Assignment a: Extract word for word the passage of the forum thread below that starts with the words "Still working out" and ends with "(Oct 7, 2003)".

Reading passage:
++++++++++++++++++++
# Rlt 75 New Divers Watch



## Roy (Feb 23, 2003)

Here is my new Divers watch the RLT 75, initially made this one for myself but now going to make some more as I like it, I like it a lot. Check out the specs. :yes:

Specs :

All steel case with screw on back. 44mm Including Crown and guard. 13mm Thick.

Screw down crown with three seals.

Rotating Ceramic scratch proof bezel with 120 Clicks.

Sapphire crystal with anti-reflective inner coating.

300m Water Resistant

Black dial with calendar. Hands and dial have C1 Luminous material. applied RLT logo.

Swiss Quartz Jewelled movement.

Solid link steel bracelet with solid end pieces with unique sliding clasp size adjustment. Screw in links.

2 Year Warranty.


----------



## Markybirch (Apr 24, 2009)

Liking that very much :thumbup: Whats the price?


----------



## mrteatime (Oct 25, 2006)

now thats more llike it!!!!!


----------



## mrteatime (Oct 25, 2006)

roy....any chance of a wrist shot????


----------



## Roy (Feb 23, 2003)

Best wrist shot I can do


----------



## Roy (Feb 23, 2003)

Markybirch said:


> Liking that very much :thumbup: Whats the price?


Still working out my costings. i wanted to keep it under Â£150 will have the price on the sales site tonight.

They will be able to be ordered from then. Delivery will be 2-3 weeks, sorry waiting for the parts to make up the first batch.


----------



## Mal52 (Oct 7, 2003)

Now that is nice


----------



## Markybirch (Apr 24, 2009)

Roy said:


> Markybirch said:
> 
> 
> > Liking that very much :thumbup: Whats the price?
> ...


Expect my order over the weekend


----------



## mikepj (Nov 30, 2011)

That is fab Roy

any chance of one with an auto movement?


----------



## Roy (Feb 23, 2003)

mikepj said:


> That is fab Roy
> 
> any chance of one with an auto movement?


Not at the moment sorry.


----------



## Roy (Feb 23, 2003)

I can do the first batch at Â£149, I cannot guarantee that the price won't increase later on. It is now on the sales site : http://rltwatches.co...&product_id=320

It can be ordered now but delivery will be 2-4 weeks as I have been inundated with interest in this model. It will be worth the wait I guarantee that.


----------



## remb1000 (Jan 17, 2012)
++++++++++++++++++++
Assignment b: Copy without any change the lines of the listing below, starting with the line that contains "Para liberar o acesso" and ending with the line that contains "[trocar imagem]", including both of those lines.

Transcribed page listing
++++++++++++++++++++
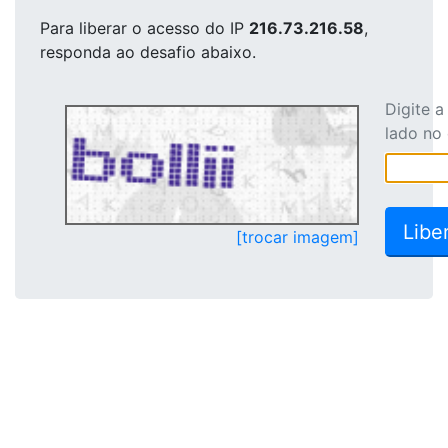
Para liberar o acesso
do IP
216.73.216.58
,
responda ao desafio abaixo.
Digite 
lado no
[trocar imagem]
++++++++++++++++++++
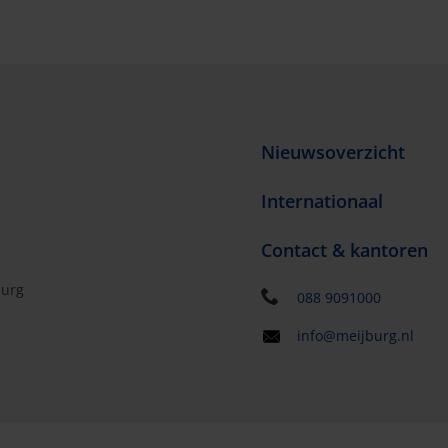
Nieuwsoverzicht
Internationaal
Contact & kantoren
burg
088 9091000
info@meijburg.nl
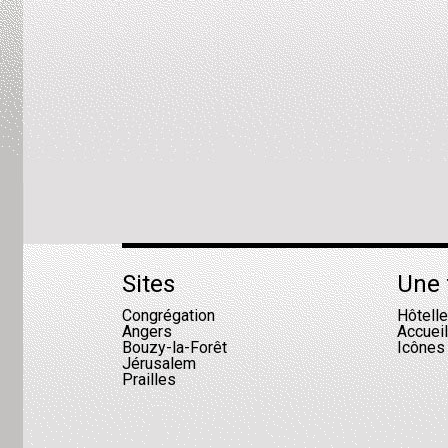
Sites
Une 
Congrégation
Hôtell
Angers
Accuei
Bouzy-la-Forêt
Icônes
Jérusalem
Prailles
++++++++++++++++++++
Task output a:
Still working out my costings. i wanted to keep it under Â£150 will have the price on the sales site tonight.

They will be able to be ordered from then. Delivery will be 2-3 weeks, sorry waiting for the parts to make up the first batch.


----------



## Mal52 (Oct 7, 2003)

Task output b:
Para liberar o acesso
do IP
216.73.216.58
,
responda ao desafio abaixo.
Digite 
lado no
[trocar imagem]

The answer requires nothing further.